*Work to complete*:
Copy the data below word for word, leaving out the pictures and keeping only the source text.

*Input*:
==================================================

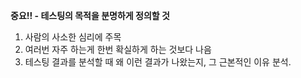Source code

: <b>중요!! - 테스팅의 목적을 분명하게 정의할 것</b> 

1. 사람의 사소한 심리에 주목
2. 여러번 자주 하는게 한번 확실하게 하는 것보다 나음
3. 테스팅 결과를 분석할 때 왜 이런 결과가 나왔는지, 그 근본적인 이유 분석.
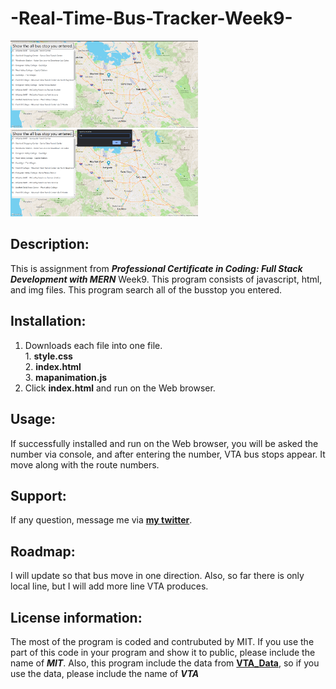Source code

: # -Real-Time-Bus-Tracker-Week9-

<img src="VTAbustracking1.png" width='300'/>
<img src="VTAbustracking2.png" width='300'/>

## Description:
  This is assignment from ***Professional Certificate in Coding: Full Stack Development with MERN*** Week9.
  This program consists of javascript, html, and img files.
  This program search all of the busstop you entered.

## Installation:
  1. Downloads each file into one file. <br>
    1. **style.css** <br>
    2. **index.html** <br>
    3. **mapanimation.js** <br>
  2. Click **index.html** and run on the Web browser.
  
## Usage:
  <p>If successfully installed and run on the Web browser, you will be asked the number via console, and after entering the number, VTA bus stops appear. It move along with the route numbers.</p>
  
## Support:
  If any question, message me via **[my twitter](https://twitter.com/Kojiro38895598)**.
  
## Roadmap:
  I will update so that bus move in one direction. Also, so far there is only local line, but I will add more line VTA produces.
  
## License information: 
 The most of the program is coded and contrubuted by MIT. If you use the part of this code in your program and show it to public, please include the name of ***MIT***.
 Also, this program include the data from **[VTA_Data](https://gis.vta.org/gis/rest/services/Transit/BusRoutes_StopsJanuary2020_ODP/MapServer/0/query?where=1%3D1&outFields=*&outSR=4326&f=json)**, so if you use the data, please include the name of ***VTA***
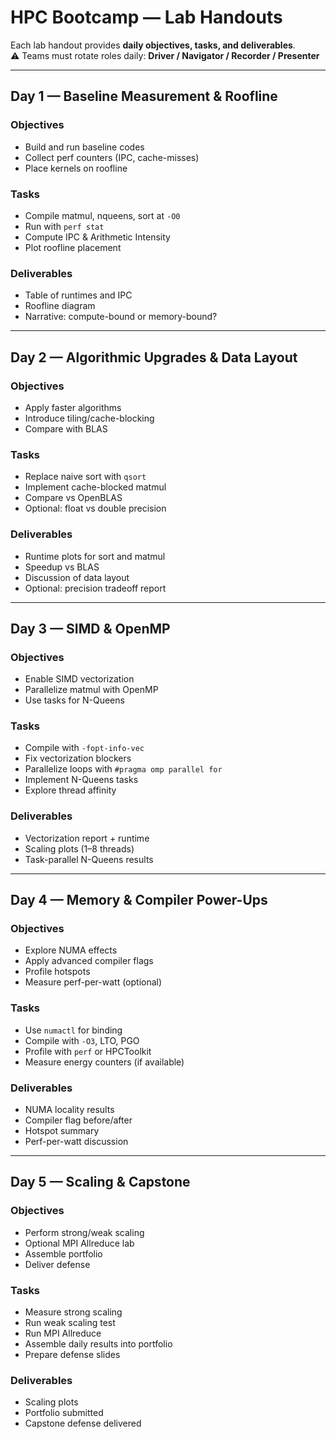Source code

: # HPC Bootcamp — Lab Handouts

Each lab handout provides **daily objectives, tasks, and deliverables**.  
⚠️ Teams must rotate roles daily: **Driver / Navigator / Recorder / Presenter**

---

## Day 1 — Baseline Measurement & Roofline
### Objectives
- Build and run baseline codes
- Collect perf counters (IPC, cache-misses)
- Place kernels on roofline

### Tasks
- Compile matmul, nqueens, sort at `-O0`
- Run with `perf stat`
- Compute IPC & Arithmetic Intensity
- Plot roofline placement

### Deliverables
- Table of runtimes and IPC
- Roofline diagram
- Narrative: compute-bound or memory-bound?

---

## Day 2 — Algorithmic Upgrades & Data Layout
### Objectives
- Apply faster algorithms
- Introduce tiling/cache-blocking
- Compare with BLAS

### Tasks
- Replace naive sort with `qsort`
- Implement cache-blocked matmul
- Compare vs OpenBLAS
- Optional: float vs double precision

### Deliverables
- Runtime plots for sort and matmul
- Speedup vs BLAS
- Discussion of data layout
- Optional: precision tradeoff report

---

## Day 3 — SIMD & OpenMP
### Objectives
- Enable SIMD vectorization
- Parallelize matmul with OpenMP
- Use tasks for N-Queens

### Tasks
- Compile with `-fopt-info-vec`
- Fix vectorization blockers
- Parallelize loops with `#pragma omp parallel for`
- Implement N-Queens tasks
- Explore thread affinity

### Deliverables
- Vectorization report + runtime
- Scaling plots (1–8 threads)
- Task-parallel N-Queens results

---

## Day 4 — Memory & Compiler Power-Ups
### Objectives
- Explore NUMA effects
- Apply advanced compiler flags
- Profile hotspots
- Measure perf-per-watt (optional)

### Tasks
- Use `numactl` for binding
- Compile with `-O3`, LTO, PGO
- Profile with `perf` or HPCToolkit
- Measure energy counters (if available)

### Deliverables
- NUMA locality results
- Compiler flag before/after
- Hotspot summary
- Perf-per-watt discussion

---

## Day 5 — Scaling & Capstone
### Objectives
- Perform strong/weak scaling
- Optional MPI Allreduce lab
- Assemble portfolio
- Deliver defense

### Tasks
- Measure strong scaling
- Run weak scaling test
- Run MPI Allreduce
- Assemble daily results into portfolio
- Prepare defense slides

### Deliverables
- Scaling plots
- Portfolio submitted
- Capstone defense delivered
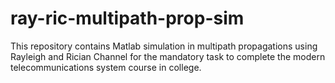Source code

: # ray-ric-multipath-prop-sim
This repository contains Matlab simulation in multipath propagations using Rayleigh and Rician Channel for the mandatory task to complete the modern telecommunications system course in college.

==================================================

*Task output*:
Source code

: <b>중요!! - 테스팅의 목적을 분명하게 정의할 것</b> 

1. 사람의 사소한 심리에 주목
2. 여러번 자주 하는게 한번 확실하게 하는 것보다 나음
3. 테스팅 결과를 분석할 때 왜 이런 결과가 나왔는지, 그 근본적인 이유 분석.
Source code

: # -Real-Time-Bus-Tracker-Week9-

<img src="VTAbustracking1.png" width='300'/>
<img src="VTAbustracking2.png" width='300'/>

## Description:
  This is assignment from ***Professional Certificate in Coding: Full Stack Development with MERN*** Week9.
  This program consists of javascript, html, and img files.
  This program search all of the busstop you entered.

## Installation:
  1. Downloads each file into one file. <br>
    1. **style.css** <br>
    2. **index.html** <br>
    3. **mapanimation.js** <br>
  2. Click **index.html** and run on the Web browser.
  
## Usage:
  <p>If successfully installed and run on the Web browser, you will be asked the number via console, and after entering the number, VTA bus stops appear. It move along with the route numbers.</p>
  
## Support:
  If any question, message me via **[my twitter](https://twitter.com/Kojiro38895598)**.
  
## Roadmap:
  I will update so that bus move in one direction. Also, so far there is only local line, but I will add more line VTA produces.
  
## License information: 
 The most of the program is coded and contrubuted by MIT. If you use the part of this code in your program and show it to public, please include the name of ***MIT***.
 Also, this program include the data from **[VTA_Data](https://gis.vta.org/gis/rest/services/Transit/BusRoutes_StopsJanuary2020_ODP/MapServer/0/query?where=1%3D1&outFields=*&outSR=4326&f=json)**, so if you use the data, please include the name of ***VTA***
Source code

: # HPC Bootcamp — Lab Handouts

Each lab handout provides **daily objectives, tasks, and deliverables**.  
⚠️ Teams must rotate roles daily: **Driver / Navigator / Recorder / Presenter**

---

## Day 1 — Baseline Measurement & Roofline
### Objectives
- Build and run baseline codes
- Collect perf counters (IPC, cache-misses)
- Place kernels on roofline

### Tasks
- Compile matmul, nqueens, sort at `-O0`
- Run with `perf stat`
- Compute IPC & Arithmetic Intensity
- Plot roofline placement

### Deliverables
- Table of runtimes and IPC
- Roofline diagram
- Narrative: compute-bound or memory-bound?

---

## Day 2 — Algorithmic Upgrades & Data Layout
### Objectives
- Apply faster algorithms
- Introduce tiling/cache-blocking
- Compare with BLAS

### Tasks
- Replace naive sort with `qsort`
- Implement cache-blocked matmul
- Compare vs OpenBLAS
- Optional: float vs double precision

### Deliverables
- Runtime plots for sort and matmul
- Speedup vs BLAS
- Discussion of data layout
- Optional: precision tradeoff report

---

## Day 3 — SIMD & OpenMP
### Objectives
- Enable SIMD vectorization
- Parallelize matmul with OpenMP
- Use tasks for N-Queens

### Tasks
- Compile with `-fopt-info-vec`
- Fix vectorization blockers
- Parallelize loops with `#pragma omp parallel for`
- Implement N-Queens tasks
- Explore thread affinity

### Deliverables
- Vectorization report + runtime
- Scaling plots (1–8 threads)
- Task-parallel N-Queens results

---

## Day 4 — Memory & Compiler Power-Ups
### Objectives
- Explore NUMA effects
- Apply advanced compiler flags
- Profile hotspots
- Measure perf-per-watt (optional)

### Tasks
- Use `numactl` for binding
- Compile with `-O3`, LTO, PGO
- Profile with `perf` or HPCToolkit
- Measure energy counters (if available)

### Deliverables
- NUMA locality results
- Compiler flag before/after
- Hotspot summary
- Perf-per-watt discussion

---

## Day 5 — Scaling & Capstone
### Objectives
- Perform strong/weak scaling
- Optional MPI Allreduce lab
- Assemble portfolio
- Deliver defense

### Tasks
- Measure strong scaling
- Run weak scaling test
- Run MPI Allreduce
- Assemble daily results into portfolio
- Prepare defense slides

### Deliverables
- Scaling plots
- Portfolio submitted
- Capstone defense delivered
Source code

: # ray-ric-multipath-prop-sim
This repository contains Matlab simulation in multipath propagations using Rayleigh and Rician Channel for the mandatory task to complete the modern telecommunications system course in college.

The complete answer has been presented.